High School and College Career
A.T. Perry is a 6-3, 169 lb wide receiver who attended Park Vista Community High School and was a 3-star recruit before committing to Wake Forest University.
Perry began his college football career as a freshman in 2019, appearing in six games for the Wake Forest Demon Deacons. In those six games, he displayed his receiving skills by making four receptions for a total of 62 yards. His average of 15.5 yards per catch was impressive, and he scored one touchdown. Perry also showed his effectiveness as a receiver, boasting an excellent quarterback rating of 140.3 when targeted.
Continuing his career as a sophomore in 2020, Perry played in seven games and made 16 receptions for 218 yards, averaging 13.6 yards per catch. He scored another touchdown, but his quarterback rating when targeted dropped to 77.8.
Despite the challenges of the COVID-19 pandemic, Perry continued to thrive as a junior in 2021 when he played in 14 games. He made an incredible 71 receptions for 1296 yards, averaging 18.3 yards per catch. Perry became a favorite target for the Demon Deacons and was able to score 15 touchdowns, highlighting his explosiveness and ability to get open. He also maintained an exceptional quarterback rating of 122.2 when targeted.
As a senior in 2022, Perry played in 12 games, recording 70 catches for 984 yards, averaging 14.1 yards per catch. He continued to display his proficiency at finding the end zone, scoring 11 touchdowns. While his quarterback rating when targeted was lower than in previous years, he still maintained a solid rating of 108.6.
A.T. Perry Scouting Report Introduction
A.T. Perry has developed into a consistent contributor and impact player on his college football team. Although he is an all-around athlete who has participated in basketball, football, and track & field, Perry’s athleticism runs in the family gene pool, with his mother running track at Arizona State.
Perry has the physical tools to be a high-point weapon at the NFL level, possessing the prototypical X-receiver height and catch radius. His basketball background and catch radius allow him to make plays on the football while in flight, and he tracks the ball well when tasked with attacking vertically into the third level of the defense, looking the ball into his frame to secure it. Perry also demonstrates good body control and the ability to adjust to poorly-thrown passes.
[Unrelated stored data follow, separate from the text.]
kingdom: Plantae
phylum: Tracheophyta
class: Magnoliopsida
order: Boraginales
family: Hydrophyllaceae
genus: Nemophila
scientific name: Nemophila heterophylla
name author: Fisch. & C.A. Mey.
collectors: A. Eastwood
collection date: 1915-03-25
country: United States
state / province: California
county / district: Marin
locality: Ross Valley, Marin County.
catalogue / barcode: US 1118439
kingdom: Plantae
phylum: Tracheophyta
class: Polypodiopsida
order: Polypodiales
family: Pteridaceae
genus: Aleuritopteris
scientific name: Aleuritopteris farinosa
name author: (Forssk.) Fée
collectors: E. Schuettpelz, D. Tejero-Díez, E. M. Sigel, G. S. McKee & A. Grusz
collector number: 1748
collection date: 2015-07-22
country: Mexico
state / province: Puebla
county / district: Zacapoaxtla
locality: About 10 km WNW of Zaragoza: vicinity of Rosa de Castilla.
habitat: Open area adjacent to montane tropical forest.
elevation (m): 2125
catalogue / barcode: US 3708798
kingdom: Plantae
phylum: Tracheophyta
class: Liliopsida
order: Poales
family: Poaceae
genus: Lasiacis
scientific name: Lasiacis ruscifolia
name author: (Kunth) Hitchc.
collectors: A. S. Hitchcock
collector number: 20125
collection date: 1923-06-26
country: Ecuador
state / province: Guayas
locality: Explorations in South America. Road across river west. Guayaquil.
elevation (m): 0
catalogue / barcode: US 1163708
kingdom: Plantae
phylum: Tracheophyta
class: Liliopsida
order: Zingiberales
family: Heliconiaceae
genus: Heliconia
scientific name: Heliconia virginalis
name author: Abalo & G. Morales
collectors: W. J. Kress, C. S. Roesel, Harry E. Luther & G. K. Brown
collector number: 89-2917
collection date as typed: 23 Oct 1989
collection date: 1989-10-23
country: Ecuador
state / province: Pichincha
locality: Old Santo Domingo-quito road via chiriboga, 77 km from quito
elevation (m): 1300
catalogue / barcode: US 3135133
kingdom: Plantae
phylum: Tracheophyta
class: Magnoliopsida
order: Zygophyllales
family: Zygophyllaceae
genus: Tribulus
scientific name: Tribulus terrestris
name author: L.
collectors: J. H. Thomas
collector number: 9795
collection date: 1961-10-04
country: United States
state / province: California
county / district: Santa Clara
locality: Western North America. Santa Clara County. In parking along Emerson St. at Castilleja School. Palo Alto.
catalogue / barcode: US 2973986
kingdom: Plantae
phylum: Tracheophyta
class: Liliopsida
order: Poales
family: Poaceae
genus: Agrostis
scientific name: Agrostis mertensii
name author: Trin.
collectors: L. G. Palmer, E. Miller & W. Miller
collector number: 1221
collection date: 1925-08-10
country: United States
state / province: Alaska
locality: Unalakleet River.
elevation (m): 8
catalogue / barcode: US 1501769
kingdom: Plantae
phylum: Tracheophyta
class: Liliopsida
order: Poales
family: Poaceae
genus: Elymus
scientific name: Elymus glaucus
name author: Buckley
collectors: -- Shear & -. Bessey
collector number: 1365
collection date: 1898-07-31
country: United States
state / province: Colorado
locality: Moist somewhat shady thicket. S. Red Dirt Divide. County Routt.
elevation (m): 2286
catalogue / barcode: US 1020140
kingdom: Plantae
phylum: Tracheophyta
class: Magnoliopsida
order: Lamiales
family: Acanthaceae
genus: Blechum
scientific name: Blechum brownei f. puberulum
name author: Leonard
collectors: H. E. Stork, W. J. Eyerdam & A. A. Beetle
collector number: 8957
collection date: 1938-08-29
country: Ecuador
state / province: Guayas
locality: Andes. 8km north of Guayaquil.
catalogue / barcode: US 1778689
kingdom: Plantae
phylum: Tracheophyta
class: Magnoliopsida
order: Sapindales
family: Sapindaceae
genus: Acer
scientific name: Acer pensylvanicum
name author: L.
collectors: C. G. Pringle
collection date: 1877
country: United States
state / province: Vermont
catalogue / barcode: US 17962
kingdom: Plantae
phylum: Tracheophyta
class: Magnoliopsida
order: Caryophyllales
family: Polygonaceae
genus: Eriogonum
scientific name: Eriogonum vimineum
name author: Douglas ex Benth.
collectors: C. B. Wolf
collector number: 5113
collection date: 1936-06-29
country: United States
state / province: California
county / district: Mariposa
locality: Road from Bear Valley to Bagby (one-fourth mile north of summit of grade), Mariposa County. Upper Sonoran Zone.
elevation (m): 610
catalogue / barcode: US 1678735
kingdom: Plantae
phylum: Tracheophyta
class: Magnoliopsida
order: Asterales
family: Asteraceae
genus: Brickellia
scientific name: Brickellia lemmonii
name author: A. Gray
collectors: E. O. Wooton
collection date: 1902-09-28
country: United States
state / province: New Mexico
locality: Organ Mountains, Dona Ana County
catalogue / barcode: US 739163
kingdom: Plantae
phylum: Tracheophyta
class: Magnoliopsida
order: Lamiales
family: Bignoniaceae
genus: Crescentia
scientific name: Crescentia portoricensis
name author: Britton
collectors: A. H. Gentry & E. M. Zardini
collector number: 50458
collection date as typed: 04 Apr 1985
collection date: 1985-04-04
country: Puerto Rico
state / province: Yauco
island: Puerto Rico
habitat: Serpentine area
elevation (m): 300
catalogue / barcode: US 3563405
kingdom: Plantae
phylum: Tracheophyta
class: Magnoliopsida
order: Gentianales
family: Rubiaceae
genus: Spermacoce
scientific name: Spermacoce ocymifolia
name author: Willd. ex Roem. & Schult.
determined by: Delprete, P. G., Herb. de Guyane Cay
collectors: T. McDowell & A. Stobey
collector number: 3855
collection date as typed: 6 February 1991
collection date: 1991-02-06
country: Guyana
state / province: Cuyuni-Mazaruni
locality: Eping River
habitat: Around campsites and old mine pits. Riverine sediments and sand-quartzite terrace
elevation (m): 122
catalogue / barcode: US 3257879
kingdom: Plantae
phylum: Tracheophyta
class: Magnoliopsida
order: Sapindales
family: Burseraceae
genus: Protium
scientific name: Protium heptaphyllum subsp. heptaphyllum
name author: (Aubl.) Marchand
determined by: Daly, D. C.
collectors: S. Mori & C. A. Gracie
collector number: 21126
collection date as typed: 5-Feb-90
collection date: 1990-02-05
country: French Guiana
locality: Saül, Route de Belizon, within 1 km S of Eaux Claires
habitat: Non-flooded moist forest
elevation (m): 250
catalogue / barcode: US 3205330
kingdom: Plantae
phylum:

As a route-runner, Perry is strongest against off-man or zone coverages, using a variety of speeds and tempos to lull defenders to sleep before working past them. He is more of a long strider than an explosive deep-speed option, but with free access to grass, he can attack cushions and space freely. The best routes for Perry are slants, in-breakers, crossers, 9 routes, and posts.
However, there are areas in which Perry could improve. He could benefit from attacking the ball with his complete catch radius/length at its highest point, rather than waiting for the ball to drop into his frame. Perry also struggles with press coverage, limiting the growth of his release package, and lacks the quickness to win in the contact window and stack DBs to win vertically. Although he has the arm length/wingspan advantage, DBs can disrupt his timing early in routes, as he is not explosive enough to quickly threaten them downfield, and he does not create running lanes for himself.
Overall, Perry projects best as a possession receiver, with potential to align outside, in the slot, and in bunch/stacked sets. His size and catch radius make him a reliable 50/50 contested-catch receiver, but his limitations in certain areas of his game may keep him as a WR4 on a depth chart, for now.
His outstanding athletic ability is showcased by his broad jump in the 98th percentile and his 4.47 forty time. Combine this with his long limbs and elite wingspan, and Perry is an impressive physical specimen.
Perry has been hugely productive over the last two years, combining for nearly 2400 yards and adding 26 touchdowns. Using his frame effectively, Perry is able to make plays facing the quarterback and has shown a knack for high-pointing the ball, consistently outmuscling defensive backs.
But Perry is not just a deep threat. He is a natural playmaker, at his best with the ball in his hands, and shows solid ball-tracking skills and body control downfield, able to adjust to off-target throws.
With excellent straight-line speed, he is a homerun threat on the deep ball.
Perry is not overly strong. His height is not enough to make him physically dominant, and this can cause timing disruptions when confronted with bigger defensive backs. Perry looks faster than he times as well.
Additionally, Perry’s ability to focus and concentrate appears to be questionable. Despite having very good hands, he suffers from occasional drops in concentration that could create problems in the future. As a route runner, he lacks some suddenness and quickness, potentially limiting his potential in the league.
A.T. Perry is our 100th prospect on our draft big board.